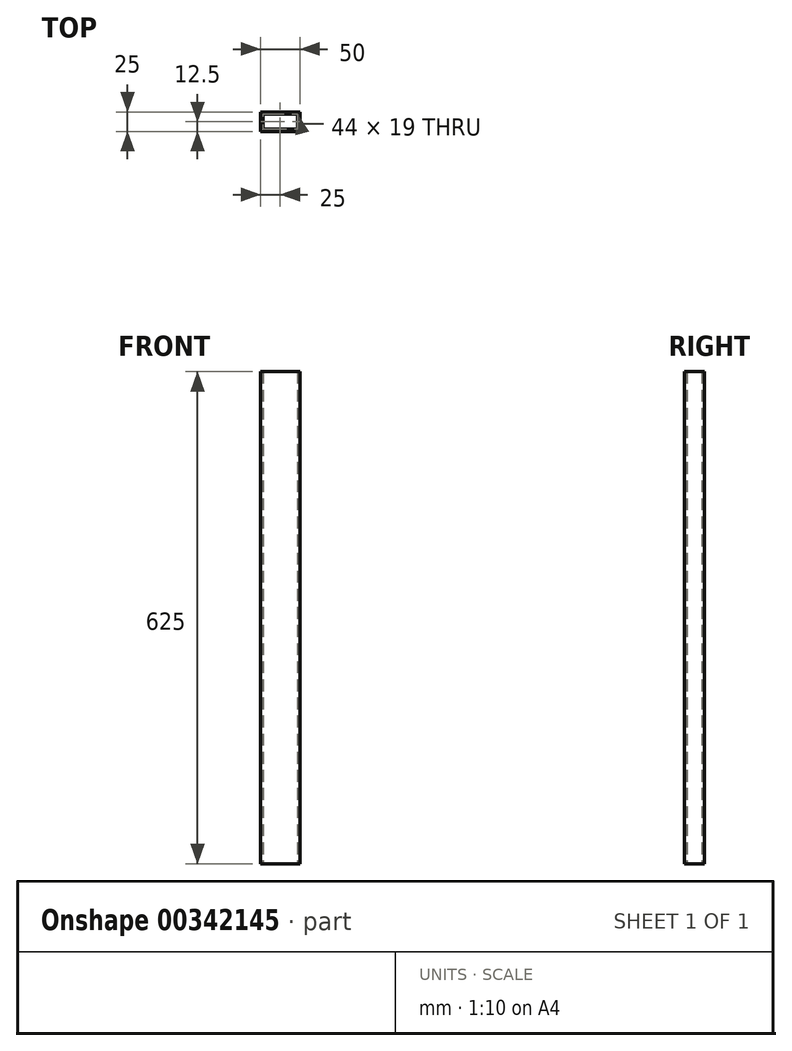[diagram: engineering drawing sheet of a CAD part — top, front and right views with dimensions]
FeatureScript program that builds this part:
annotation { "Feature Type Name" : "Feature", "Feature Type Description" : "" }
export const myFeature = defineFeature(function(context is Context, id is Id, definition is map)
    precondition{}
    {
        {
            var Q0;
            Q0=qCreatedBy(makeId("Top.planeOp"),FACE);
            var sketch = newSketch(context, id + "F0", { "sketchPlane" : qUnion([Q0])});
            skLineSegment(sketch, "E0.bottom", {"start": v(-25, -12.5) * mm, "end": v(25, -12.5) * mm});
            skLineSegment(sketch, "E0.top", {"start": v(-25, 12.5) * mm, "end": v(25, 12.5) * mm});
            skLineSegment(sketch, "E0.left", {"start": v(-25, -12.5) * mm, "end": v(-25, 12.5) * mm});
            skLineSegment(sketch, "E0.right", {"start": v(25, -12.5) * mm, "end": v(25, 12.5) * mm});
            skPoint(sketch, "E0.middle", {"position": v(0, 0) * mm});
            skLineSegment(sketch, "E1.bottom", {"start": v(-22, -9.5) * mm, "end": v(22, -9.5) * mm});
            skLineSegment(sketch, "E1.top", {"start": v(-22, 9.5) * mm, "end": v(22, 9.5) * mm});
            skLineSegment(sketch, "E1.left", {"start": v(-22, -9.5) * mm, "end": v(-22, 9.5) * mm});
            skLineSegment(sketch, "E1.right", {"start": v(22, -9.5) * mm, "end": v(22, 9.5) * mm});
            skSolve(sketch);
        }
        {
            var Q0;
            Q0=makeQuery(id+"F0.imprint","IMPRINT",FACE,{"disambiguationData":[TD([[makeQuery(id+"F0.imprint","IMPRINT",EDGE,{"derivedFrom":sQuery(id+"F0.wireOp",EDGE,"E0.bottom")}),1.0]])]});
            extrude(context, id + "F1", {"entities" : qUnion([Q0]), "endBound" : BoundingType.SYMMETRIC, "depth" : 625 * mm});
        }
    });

...

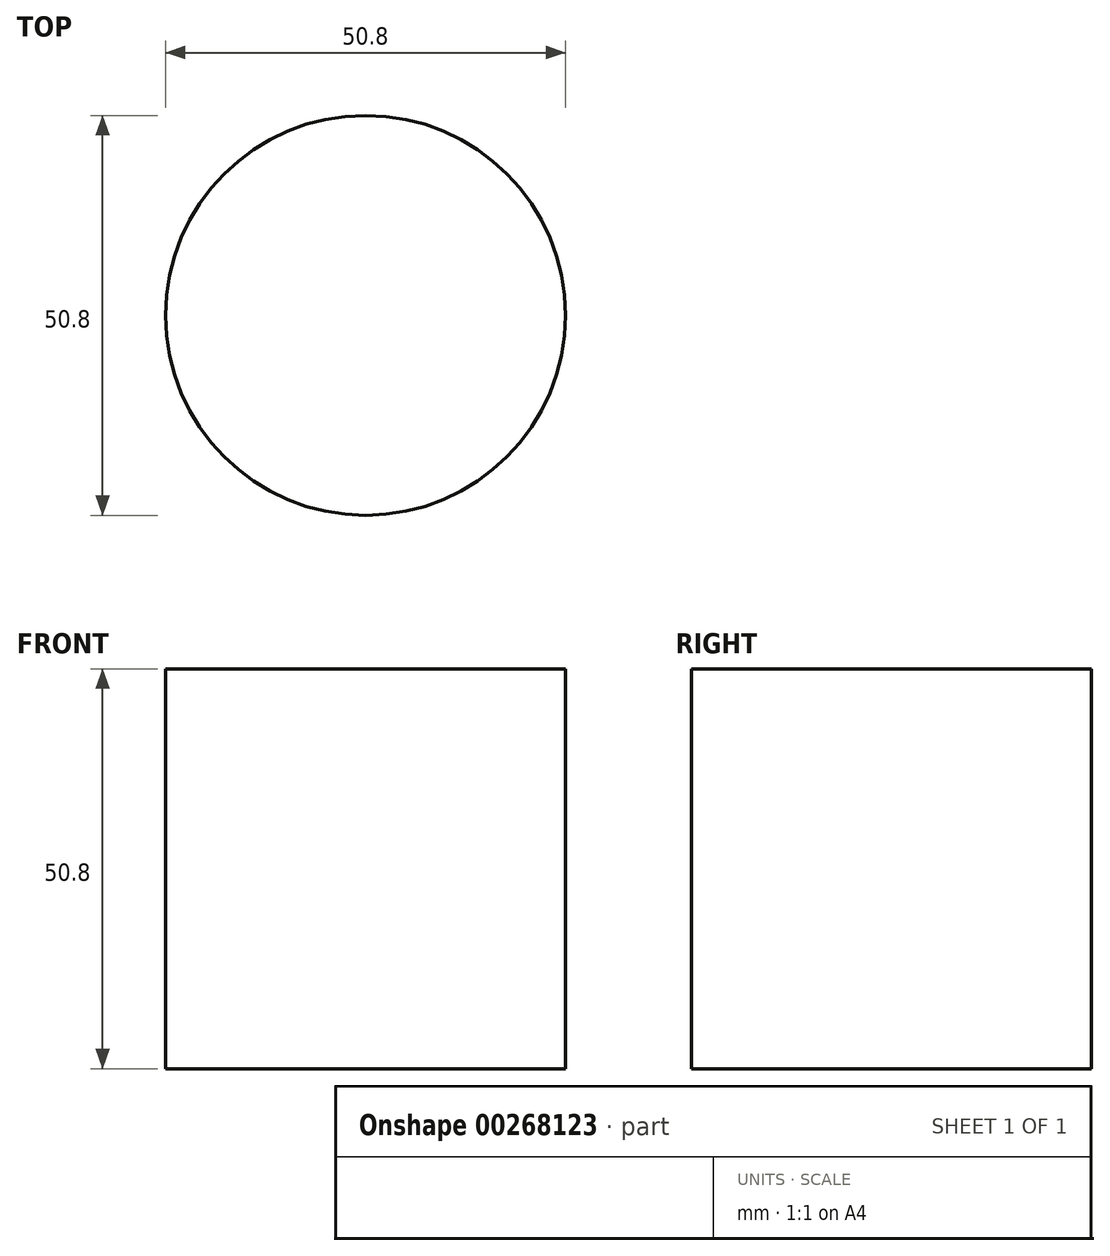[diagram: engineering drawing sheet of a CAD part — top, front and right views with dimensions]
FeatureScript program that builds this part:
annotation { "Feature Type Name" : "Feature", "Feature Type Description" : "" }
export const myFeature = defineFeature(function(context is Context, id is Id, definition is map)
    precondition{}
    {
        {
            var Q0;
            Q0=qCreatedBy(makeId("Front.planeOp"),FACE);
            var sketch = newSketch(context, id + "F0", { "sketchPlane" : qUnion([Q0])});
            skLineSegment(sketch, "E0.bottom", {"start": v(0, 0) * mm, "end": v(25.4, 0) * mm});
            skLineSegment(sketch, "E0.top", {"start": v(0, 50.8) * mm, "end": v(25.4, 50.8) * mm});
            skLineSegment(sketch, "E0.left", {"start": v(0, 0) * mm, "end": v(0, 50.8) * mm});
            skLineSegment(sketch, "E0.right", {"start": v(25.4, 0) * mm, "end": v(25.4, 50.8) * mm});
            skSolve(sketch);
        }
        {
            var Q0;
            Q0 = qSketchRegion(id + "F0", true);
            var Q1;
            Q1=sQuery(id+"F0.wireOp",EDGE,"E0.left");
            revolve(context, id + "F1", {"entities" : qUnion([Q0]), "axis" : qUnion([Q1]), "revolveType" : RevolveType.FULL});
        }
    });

■ INSTRUCTIONS TO FOLLOW ■
Extract every line from the items above that contains the string "sQuery", matching uppercase and lowercase letters exactly.

■ ANSWER TO THE PROBLEM ■
            Q0=makeQuery(id+"F0.imprint","IMPRINT",FACE,{"disambiguationData":[TD([[makeQuery(id+"F0.imprint","IMPRINT",EDGE,{"derivedFrom":sQuery(id+"F0.wireOp",EDGE,"E0.bottom")}),1.0]])]});
            Q1=sQuery(id+"F0.wireOp",EDGE,"E0.left");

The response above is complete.